Document extract:
++++++++++++++++++++

4. Further Description of the Content of the Training Modules

Here we simply list the main content of the 'Working with ESA Telecom' training because, though very useful, it is not so relevant to readers of the Online Journal of Space Communications. Furthermore, the user needs only about 2 hours typically to work through 'Working with ESA Telecom', compared to around 10-15 hours needed for 'Satcom Training', depending on the trainee's experience and the level of the path. The main subjects covered are:

  • ESA Telecom Initiatives
  • General Clauses and Contract Conditions
  • Structure of a Tender
  • Submission of a Proposal
  • Management, Financial and Administrative Proposal
  • Forms for Cost and Planning Data (PSS A) Forms: Simulation Exercises
  • Proposal Evaluation and Contract Award

The 'Satcom Training' is broken down into five modules as follows:

Systems and Services Each of these modules requires around 2 - 3 hours to complete depending on the trainee's experience and the level of training chosen (basic, intermediate, advanced). Modules may also be divided into a few distinct sub-modules e.g. 'Space Segment' is split into 3 sub-modules: Spacecraft, Comms payload, Antenna.

++++++++++++++++++++

Multi-view geometry data
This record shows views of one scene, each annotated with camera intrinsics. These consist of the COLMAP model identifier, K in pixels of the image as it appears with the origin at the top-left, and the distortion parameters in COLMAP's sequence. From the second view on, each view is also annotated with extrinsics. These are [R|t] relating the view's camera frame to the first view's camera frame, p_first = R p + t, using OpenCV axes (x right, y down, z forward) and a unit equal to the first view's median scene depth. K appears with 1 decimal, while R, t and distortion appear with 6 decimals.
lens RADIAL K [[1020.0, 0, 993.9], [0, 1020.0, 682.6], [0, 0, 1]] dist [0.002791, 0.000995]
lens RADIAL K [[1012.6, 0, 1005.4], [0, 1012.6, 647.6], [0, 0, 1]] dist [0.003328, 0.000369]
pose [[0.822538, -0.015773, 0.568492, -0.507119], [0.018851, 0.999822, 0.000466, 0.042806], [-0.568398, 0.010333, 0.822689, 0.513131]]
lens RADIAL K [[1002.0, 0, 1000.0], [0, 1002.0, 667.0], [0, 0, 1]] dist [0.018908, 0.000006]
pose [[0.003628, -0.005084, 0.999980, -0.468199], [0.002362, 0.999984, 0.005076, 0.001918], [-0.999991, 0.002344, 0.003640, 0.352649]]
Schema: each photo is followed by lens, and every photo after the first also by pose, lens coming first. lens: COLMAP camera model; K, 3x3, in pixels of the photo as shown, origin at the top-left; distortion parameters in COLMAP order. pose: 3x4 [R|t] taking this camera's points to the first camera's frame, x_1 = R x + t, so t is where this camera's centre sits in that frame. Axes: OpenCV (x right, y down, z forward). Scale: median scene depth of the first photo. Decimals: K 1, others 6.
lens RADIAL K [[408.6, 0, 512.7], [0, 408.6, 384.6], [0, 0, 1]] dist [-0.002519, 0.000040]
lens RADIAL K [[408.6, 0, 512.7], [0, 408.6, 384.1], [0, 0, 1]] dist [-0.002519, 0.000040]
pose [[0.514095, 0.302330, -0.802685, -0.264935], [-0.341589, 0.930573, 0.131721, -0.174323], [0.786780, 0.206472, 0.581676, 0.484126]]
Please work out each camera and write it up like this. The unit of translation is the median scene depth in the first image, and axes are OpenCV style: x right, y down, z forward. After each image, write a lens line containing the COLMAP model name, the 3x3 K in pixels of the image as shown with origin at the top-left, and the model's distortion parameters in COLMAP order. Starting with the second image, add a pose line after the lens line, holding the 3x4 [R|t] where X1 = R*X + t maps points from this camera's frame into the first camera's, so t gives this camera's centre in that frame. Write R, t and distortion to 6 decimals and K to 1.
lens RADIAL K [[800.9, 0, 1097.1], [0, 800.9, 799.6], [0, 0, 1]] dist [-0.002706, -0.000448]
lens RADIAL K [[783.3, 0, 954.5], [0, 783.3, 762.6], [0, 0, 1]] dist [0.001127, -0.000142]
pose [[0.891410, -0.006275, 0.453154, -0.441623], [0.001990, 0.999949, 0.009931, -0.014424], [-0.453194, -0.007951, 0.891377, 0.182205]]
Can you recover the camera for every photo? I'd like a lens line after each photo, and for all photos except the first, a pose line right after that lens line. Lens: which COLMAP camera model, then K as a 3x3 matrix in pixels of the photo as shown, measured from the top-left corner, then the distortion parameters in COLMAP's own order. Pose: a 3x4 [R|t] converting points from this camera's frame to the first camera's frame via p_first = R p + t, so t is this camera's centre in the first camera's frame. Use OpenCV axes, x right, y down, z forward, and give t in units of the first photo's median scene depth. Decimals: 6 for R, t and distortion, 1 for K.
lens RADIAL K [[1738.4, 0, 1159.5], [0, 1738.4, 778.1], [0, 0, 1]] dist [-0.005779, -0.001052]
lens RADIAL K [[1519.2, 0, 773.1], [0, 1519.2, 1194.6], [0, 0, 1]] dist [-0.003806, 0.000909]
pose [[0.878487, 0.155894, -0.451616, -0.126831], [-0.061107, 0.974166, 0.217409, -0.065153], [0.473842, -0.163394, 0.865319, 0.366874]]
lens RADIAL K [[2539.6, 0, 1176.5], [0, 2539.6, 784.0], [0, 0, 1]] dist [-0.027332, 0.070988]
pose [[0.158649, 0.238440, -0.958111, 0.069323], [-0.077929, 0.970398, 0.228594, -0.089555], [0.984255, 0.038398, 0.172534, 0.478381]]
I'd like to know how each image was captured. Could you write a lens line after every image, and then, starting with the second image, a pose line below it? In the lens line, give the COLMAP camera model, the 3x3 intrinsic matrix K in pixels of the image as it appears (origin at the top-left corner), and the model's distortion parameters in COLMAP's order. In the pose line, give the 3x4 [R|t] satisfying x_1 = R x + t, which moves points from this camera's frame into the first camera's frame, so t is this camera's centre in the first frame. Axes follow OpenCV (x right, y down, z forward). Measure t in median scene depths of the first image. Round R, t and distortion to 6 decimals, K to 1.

++++++++++++++++++++

Set of tasks:
a) Transcribe the stretch of the training modules text from "Systems and Services" through "Comms payload, Antenna.".
b) What main subjects does the training modules text list for the 'Working with ESA Telecom' training?
c) According to the training modules text, how long does a user typically need to work through 'Working with ESA Telecom'?
The listing plays no part in this work.

Solution set:
a)
Systems and Services Each of these modules requires around 2 - 3 hours to complete depending on the trainee's experience and the level of training chosen (basic, intermediate, advanced). Modules may also be divided into a few distinct sub-modules e.g. 'Space Segment' is split into 3 sub-modules: Spacecraft, Comms payload, Antenna.

b)
- ESA Telecom Initiatives
- General Clauses and Contract Conditions
- Structure of a Tender
- Submission of a Proposal
- Management, Financial and Administrative Proposal
- Forms for Cost and Planning Data (PSS A) Forms: Simulation Exercises
- Proposal Evaluation and Contract Award

c) About 2 hours.